Search code examples
pythonmacospiphomebrew

Is there a difference between "brew install" and "pip install"?


I want to install pillow on my Mac. I have python 2.7 and python 3.4, both installed with Homebrew. I tried brew install pillow and it worked fine, but only for python 2.7. I haven't been able to find a way to install it for python 3. I tried brew install pillow3 but no luck. I've found a post on SO that says to first install pip3 with Homebrew and then use pip3 install pillow. As it happens, I have already installed pip3.

I've never understood the difference, if any, between installing a python package with pip and installing it with Homebrew. Can you explain it to me? Also, is it preferable to install with Homebrew if a formula is available? If installing with Homebrew is indeed preferable, do you know how to install pillow for python 3 with Homebrew?

The first answers indicate that I haven't made myself plain. If I had installed pillow with pip install pillow instead of brew install pillow would the installation on my system be any different? Why would Homebrew make a formula that does something that pip already does? Would it check for additional prerequisites or something? Why is there a formula for pillow with python2, but not as far as I can tell for pillow with python3?


Solution

  • well, packages for OSX may include packages for python.

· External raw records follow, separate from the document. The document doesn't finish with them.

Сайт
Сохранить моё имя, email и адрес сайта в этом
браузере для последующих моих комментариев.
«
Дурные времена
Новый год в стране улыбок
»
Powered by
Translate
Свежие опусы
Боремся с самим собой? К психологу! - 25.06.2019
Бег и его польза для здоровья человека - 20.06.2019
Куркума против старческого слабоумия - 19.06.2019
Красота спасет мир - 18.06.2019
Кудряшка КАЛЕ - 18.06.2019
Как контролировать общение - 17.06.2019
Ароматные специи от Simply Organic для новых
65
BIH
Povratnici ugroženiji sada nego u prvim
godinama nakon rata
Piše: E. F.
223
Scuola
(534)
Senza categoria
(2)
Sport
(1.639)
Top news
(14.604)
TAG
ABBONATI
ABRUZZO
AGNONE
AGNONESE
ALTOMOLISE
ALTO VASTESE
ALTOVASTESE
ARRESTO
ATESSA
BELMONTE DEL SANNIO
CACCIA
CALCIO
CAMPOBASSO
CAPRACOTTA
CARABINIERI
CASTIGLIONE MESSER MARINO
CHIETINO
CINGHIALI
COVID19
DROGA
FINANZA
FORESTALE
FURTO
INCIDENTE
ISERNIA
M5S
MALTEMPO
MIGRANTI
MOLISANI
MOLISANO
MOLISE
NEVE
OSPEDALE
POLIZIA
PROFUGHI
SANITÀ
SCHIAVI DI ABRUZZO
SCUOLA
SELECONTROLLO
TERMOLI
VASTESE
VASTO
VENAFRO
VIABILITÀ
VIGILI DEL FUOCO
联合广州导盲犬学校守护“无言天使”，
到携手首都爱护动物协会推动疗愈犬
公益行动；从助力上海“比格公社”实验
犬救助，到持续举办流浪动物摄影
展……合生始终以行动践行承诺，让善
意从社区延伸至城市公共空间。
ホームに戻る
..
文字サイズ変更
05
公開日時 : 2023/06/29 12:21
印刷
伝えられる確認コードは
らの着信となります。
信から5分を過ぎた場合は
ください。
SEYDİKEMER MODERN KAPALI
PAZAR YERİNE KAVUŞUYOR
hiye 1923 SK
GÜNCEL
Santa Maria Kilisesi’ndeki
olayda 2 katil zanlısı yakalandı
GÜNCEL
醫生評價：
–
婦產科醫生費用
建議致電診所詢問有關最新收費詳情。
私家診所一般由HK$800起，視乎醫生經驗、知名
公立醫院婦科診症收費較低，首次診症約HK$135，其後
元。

    pip is a packager for the python world - you should only ever be able to install python-things with it; homebrew is a package manager targetted at OSX; it doesn't impose any restrictions onto what software you can install with it - since python is a subset of software.

    installing things with brew will install them into /usr/local/;

    installing things with pip will fetch packages from the Python Package Index, and it will install them in a place where your python interpreter will find them: either into your home directory (e.g. ~/.local/lib/python2.7/site-packages/) or in some global search-path of your python interpreter (e.g. /usr/local/lib/python2.7/dist-packages/)

    if you have installed the python interpreter via brew, then chances are high that any python-package installed via brew will be usable out of the box.